The Multiple Sclerosis Center of Northwest Neurology
Northwest Neurology’s commitment to serving Multiple Sclerosis patients is unrivaled. As the leading Multiple Sclerosis Center in Chicago’s surrounding suburbs, the Multiple Sclerosis Center of Northwest Neurology is recognized by the National Multiple Sclerosis Society as well as The Consortium of Multiple Sclerosis Centers. While all of Northwest Neurology’s physicians care for MS patients, the Northwest Neurology MS Center focuses resources, expertise and personnel exclusively to MS.
The program is directed by Dr. George Katsamakis, and the Northwest Neurology MS Center is one of the largest of its kind, caring for approximately 1500 Multiple Sclerosis patients. Dr. Katsamakis, who comes to the group from Rush University has focused his training and clinical practice on MS, and is internationally recognized for his expertise in diagnosing and treating multiple sclerosis and related disorders.
All of Northwest Neurology’s physicians and nurses are committed to making the Multiple Sclerosis Center of Northwest Neurology a patient-centered, comprehensive center of excellence.The staff’s priority is to be compassionate and provide individualized care.
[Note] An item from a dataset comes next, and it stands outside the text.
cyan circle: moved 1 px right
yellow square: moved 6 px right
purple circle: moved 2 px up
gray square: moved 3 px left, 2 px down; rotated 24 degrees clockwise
Northwest Neurology’s MS Center is proud to offer patient-centered, convenient and cost-effective services on-site including:
- Infusion therapy for patients requiring Solumedrol or treatment with Tysabri
- Neuropsychological testing, evaluation, and treatment
- Nutrition and patient coaching
Multiple Sclerosis or MS is a chronic disorder that attacks the central nervous system (CNS). The brain, spinal cord, and optic nerves make up the CNS and are uniquely vulnerable to the effects of MS, sometimes leading to weakness, visual loss, gait imbalance or other disability. While some of the symptoms may be mild, such as numbness in the limbs, the condition may also be more significant with paralysis or loss of vision in some patients.
The progression, severity, and specific symptoms of MS are unpredictable and vary from one person to another. Today, the diagnosis of MS is typically made by clinical history, examination, and MRI. Lumbar puncture is sometimes needed as well, and blood tests are often done to exclude other diagnoses.
The Four Sub-Types of MS:
- Relapsing-Remitting Multiple Sclerosis
This type of MS causes clearly defined attacks of worsening neurologic function. These attacks are also called relapses, flare-ups, or exacerbations. Generally, these attacks are followed by partial or complete recovery periods (remissions), during which no clinical disease progression occurs. However, there may be worsening that can be detected with MRI during these times of remission. Approximately 85% of people are initially diagnosed with relapsing-remitting MS.
- Primary Progressive Multiple Sclerosis
In this MS subtype, the course is characterized by slowly worsening neurologic function from the beginning—with no distinct relapses or remissions. The rate of progression may vary over time, with occasional plateaus and temporary minor improvements. Approximately 10% of people are diagnosed with primary-progressive MS.
- Secondary Progressive Multiple Sclerosis
Following an initial period of relapsing-remitting MS, many people develop a secondary-progressive disease course in which the disease worsens more steadily, with or without occasional flare-ups. Before the disease-modifying medications became available, many MS patients initially diagnosed with relapsing-remitting MS went onto developing this MS subtype. It is not yet known how many MS patients have had this MS stage delayed or prevented by undergoing treatment, but it is believed that MS treatment has made a significant impact.
- Progressive Relapsing Multiple Sclerosis
In this relatively rare MS subtype (5%), people experience steadily worsening disease from the beginning with clear attacks of worsening neurologic function along the way. They may or may not experience some recovery following these relapses, and the disease continues to progress without remissions.